- Born: December 3, 1931 The Bronx, New York, United States
- Died: July 3, 2006 (aged 74) United States
- Other names: Captain Haggerty
- Occupation(s): Actor, dog trainer
- Known for: Zombi 2

= Arthur Haggerty =

American actor

Captain Arthur Haggerty (December 3, 1931 – July 3, 2006) was an American actor and dog trainer.

==Biography==
Born in The Bronx on December 3, 1931, Haggerty had an affinity to Boxers, Doberman Pinschers and German Shepherds. He wanted to become a show dog handler.

During his three combat tours in Korea, he served as the Captain of the K9 Corps. His record as a Ranger in the United States Army included a Congressional Commendation and a Bronze Star. After returning from Korea, in 1961 or 1962, he opened Tri State School for Dogs then eventually renamed it Captain Haggerty's School for Dogs.

In the early 1970s he began supplying dogs for film, television and Broadway. In the Burt Reynolds' movie Shamus, he provided dogs and made a cameo in the film. Some of his movie credits include: Married to the Mob, Honeymoon in Vegas, The Last Dragon and an appearance in the opening scenes of Zombi 2 as a rotting, shambling zombie that attacks a coast guard officer on a derelict boat. His television appearances include The Tonight Show with Johnny Carson, The Morton Downey Jr. Show and David Letterman where he and his dog students appeared 26 times in Stupid Pet Tricks.

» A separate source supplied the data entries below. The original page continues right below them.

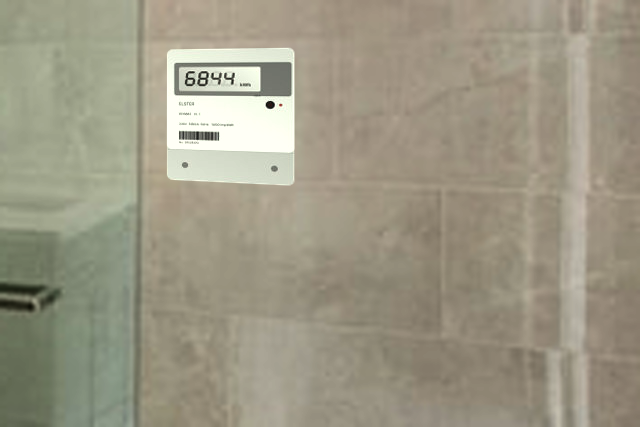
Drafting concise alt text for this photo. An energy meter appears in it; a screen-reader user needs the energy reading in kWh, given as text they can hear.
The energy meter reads 6844 kWh
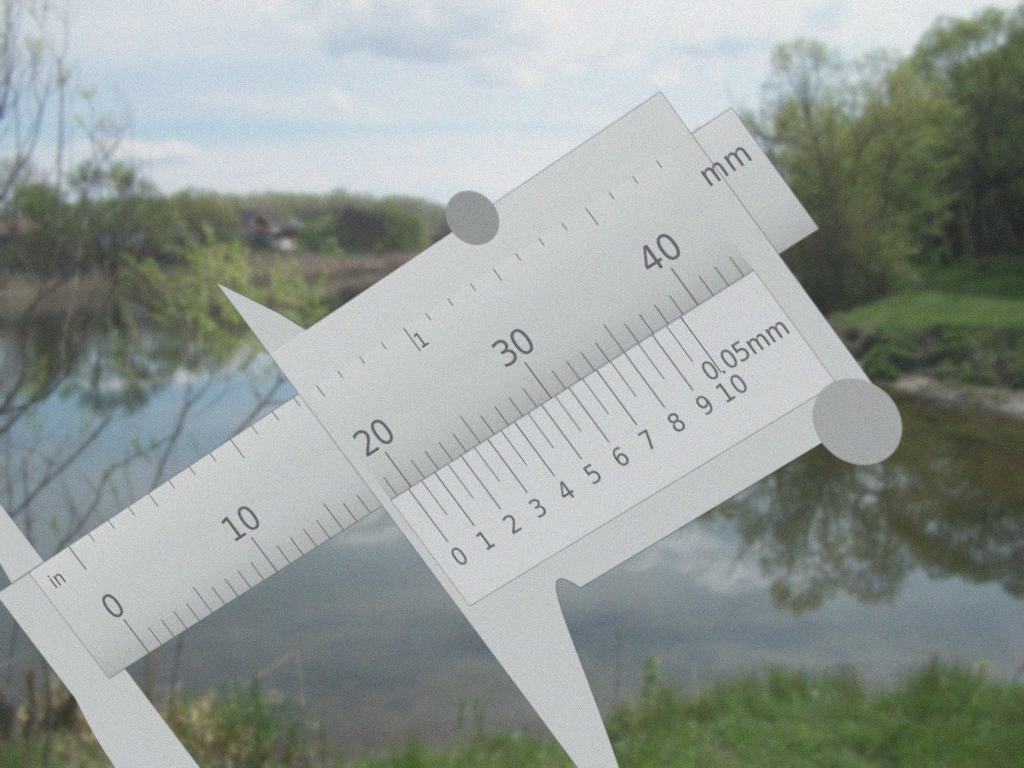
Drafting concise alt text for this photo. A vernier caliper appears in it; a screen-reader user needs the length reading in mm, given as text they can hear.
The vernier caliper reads 19.8 mm
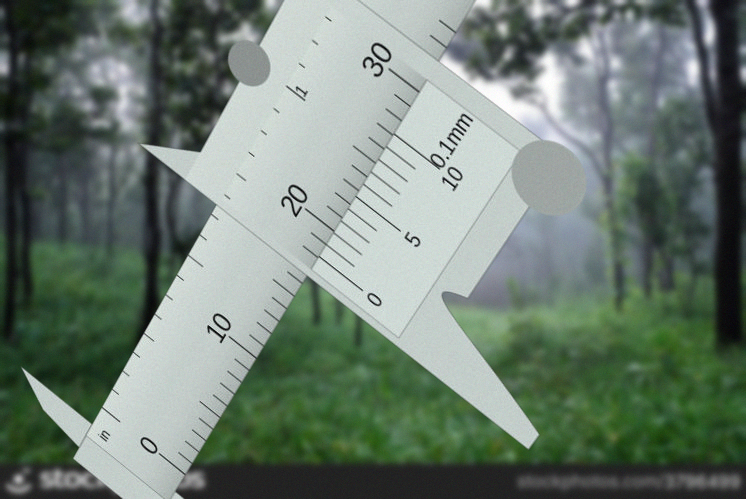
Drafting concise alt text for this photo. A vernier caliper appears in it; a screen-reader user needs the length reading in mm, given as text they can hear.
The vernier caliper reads 18.1 mm
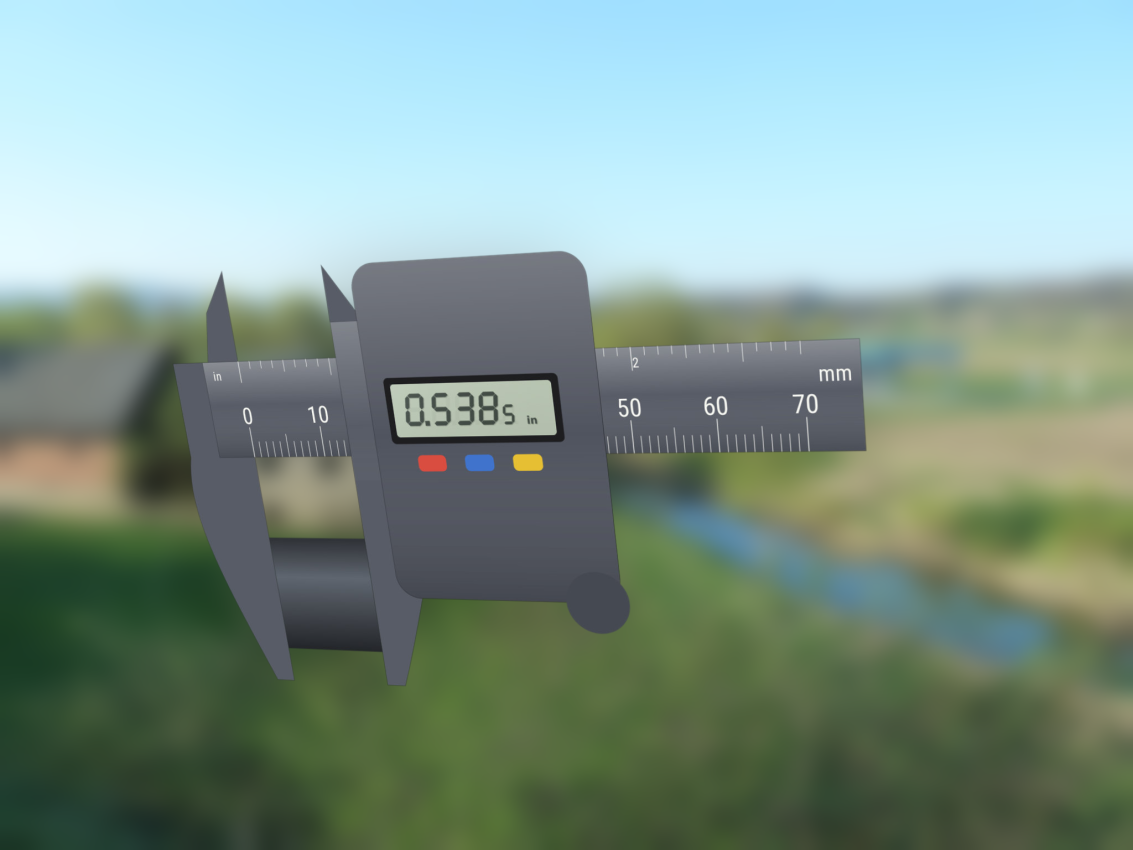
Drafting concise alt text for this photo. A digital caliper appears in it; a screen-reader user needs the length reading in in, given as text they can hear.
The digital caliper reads 0.5385 in
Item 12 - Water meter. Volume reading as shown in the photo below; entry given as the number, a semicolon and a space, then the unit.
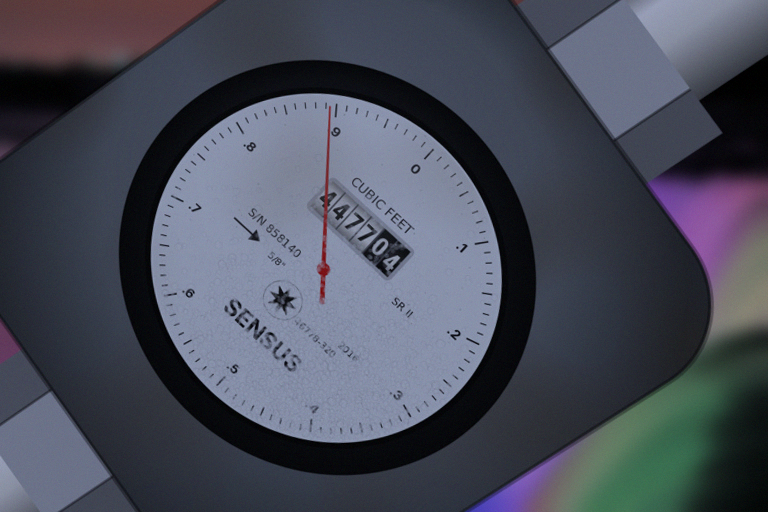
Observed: 447703.89; ft³
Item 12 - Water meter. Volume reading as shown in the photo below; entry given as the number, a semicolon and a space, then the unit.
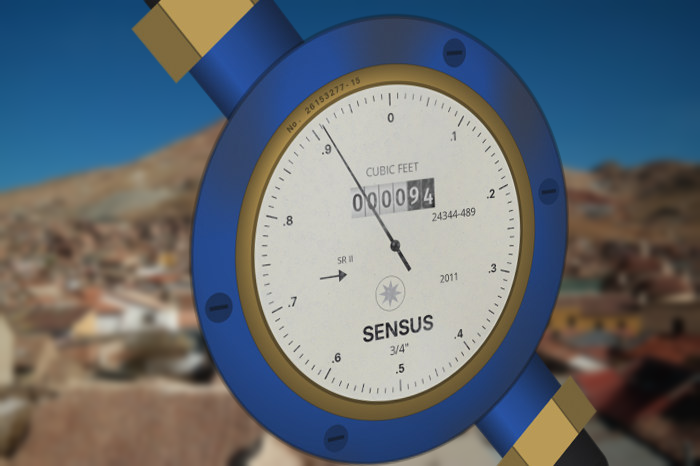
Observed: 93.91; ft³
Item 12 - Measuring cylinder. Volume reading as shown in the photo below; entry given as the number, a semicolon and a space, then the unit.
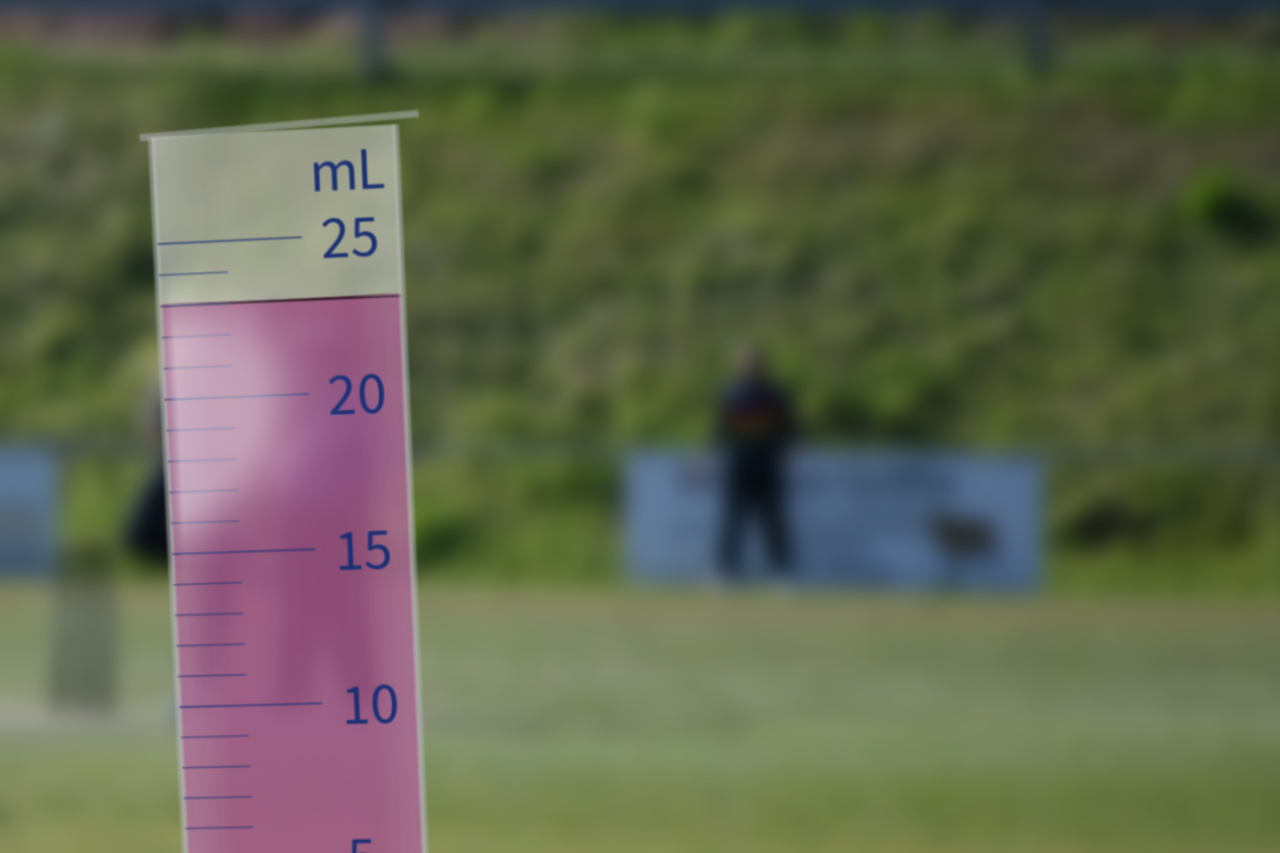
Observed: 23; mL
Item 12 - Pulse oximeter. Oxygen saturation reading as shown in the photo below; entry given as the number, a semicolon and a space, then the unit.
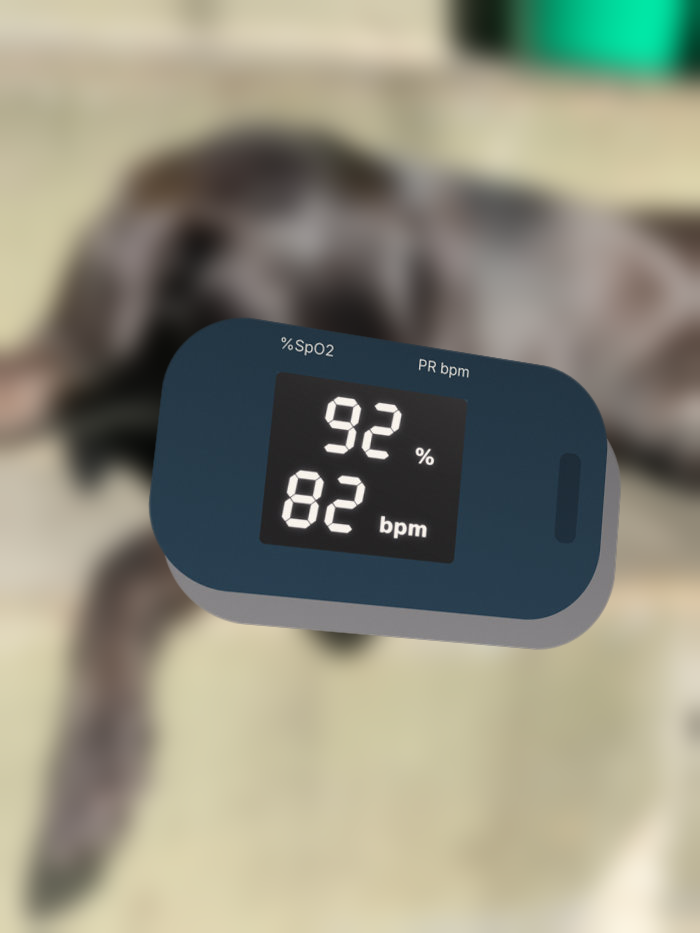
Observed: 92; %
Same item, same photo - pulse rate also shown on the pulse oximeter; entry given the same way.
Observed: 82; bpm
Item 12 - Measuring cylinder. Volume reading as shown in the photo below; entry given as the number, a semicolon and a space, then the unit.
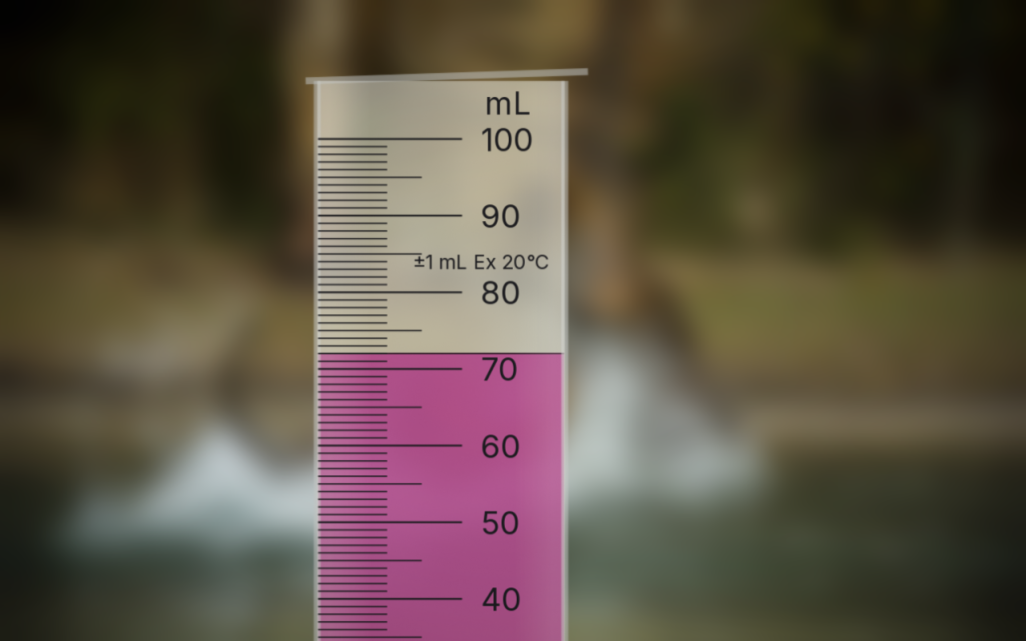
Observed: 72; mL
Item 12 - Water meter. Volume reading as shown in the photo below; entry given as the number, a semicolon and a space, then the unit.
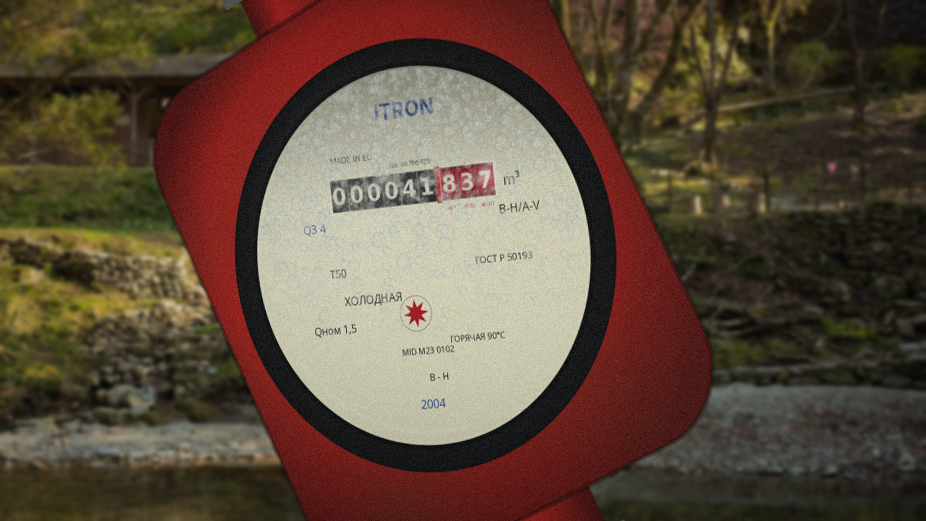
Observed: 41.837; m³
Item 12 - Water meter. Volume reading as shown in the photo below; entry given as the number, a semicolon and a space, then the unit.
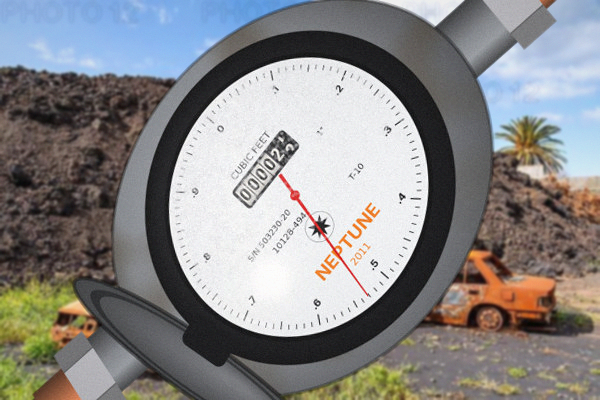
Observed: 21.53; ft³
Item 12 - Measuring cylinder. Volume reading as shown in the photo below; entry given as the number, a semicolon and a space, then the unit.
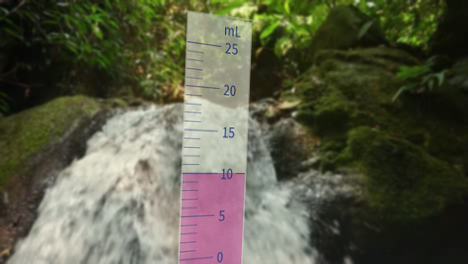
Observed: 10; mL
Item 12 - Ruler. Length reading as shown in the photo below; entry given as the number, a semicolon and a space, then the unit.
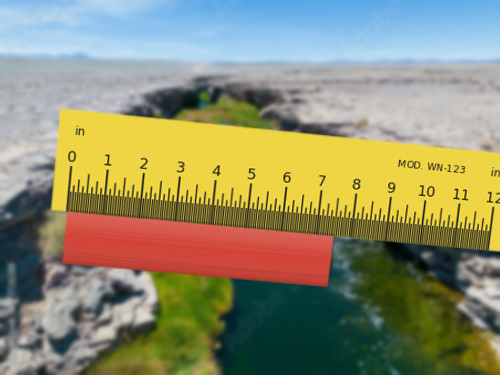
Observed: 7.5; in
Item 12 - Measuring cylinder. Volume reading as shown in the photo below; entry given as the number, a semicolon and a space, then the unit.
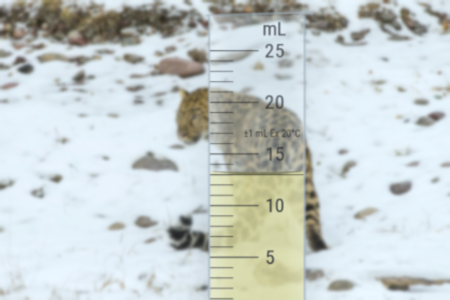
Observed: 13; mL
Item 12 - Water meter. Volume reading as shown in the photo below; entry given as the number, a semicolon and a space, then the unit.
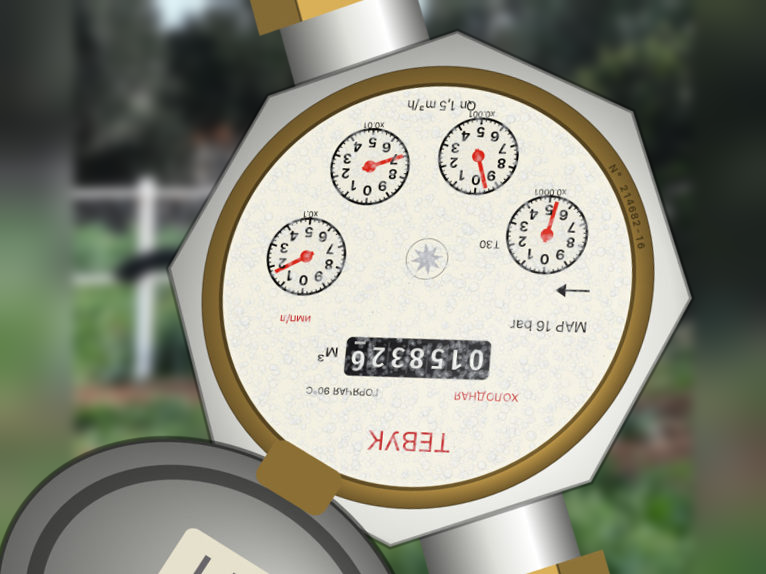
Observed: 158326.1695; m³
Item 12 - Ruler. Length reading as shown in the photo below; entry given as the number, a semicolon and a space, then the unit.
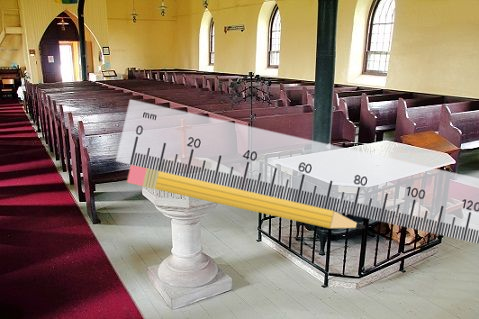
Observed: 85; mm
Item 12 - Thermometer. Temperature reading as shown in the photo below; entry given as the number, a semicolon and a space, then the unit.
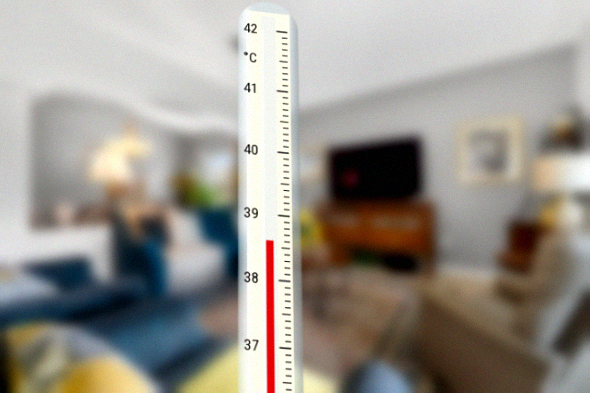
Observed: 38.6; °C
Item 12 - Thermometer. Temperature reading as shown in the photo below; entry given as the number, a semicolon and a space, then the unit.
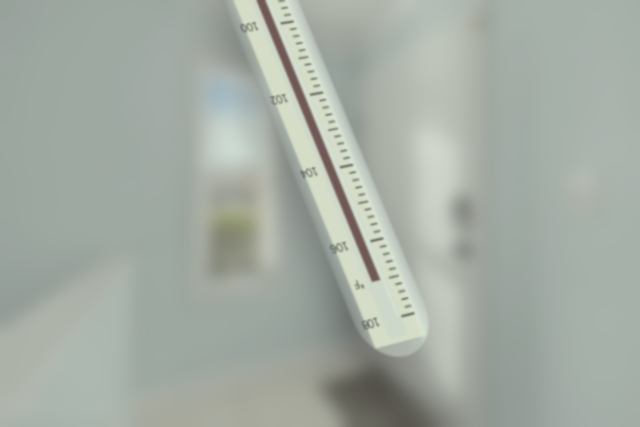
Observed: 107; °F
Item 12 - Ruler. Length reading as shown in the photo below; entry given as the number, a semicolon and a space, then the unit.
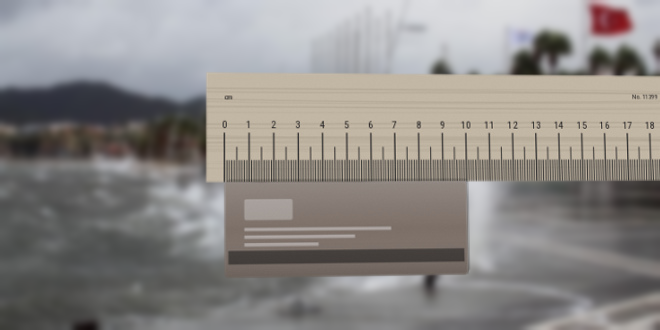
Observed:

According to Haggerty, his dual professions of being a character actor and dog trainer caused confusion among his dog school clients and film industry contacts. Since he was known as 'Captain Haggerty' at his dog school, and then known as Arthur Haggerty on film sets, he decided to legally change his name to Captain Haggerty in order to combine both of his professions so that people would know who he really was on and off camera.

He wrote hundreds of articles on dogs and won the Howell Award given by the Dog Writer's Association of America. His three books are: Dog Tricks, How to Get Your Pet Into Show Business and How to Teach Your Dog to Talk. He also wrote and published the Aggression Newsletter from 1997 to 2006.

Captain Arthur Haggerty died in West Palm Beach, Florida from adenocarcinoma July 3, 2006 at age 74. His only child, Babette Haggerty is also a dog trainer.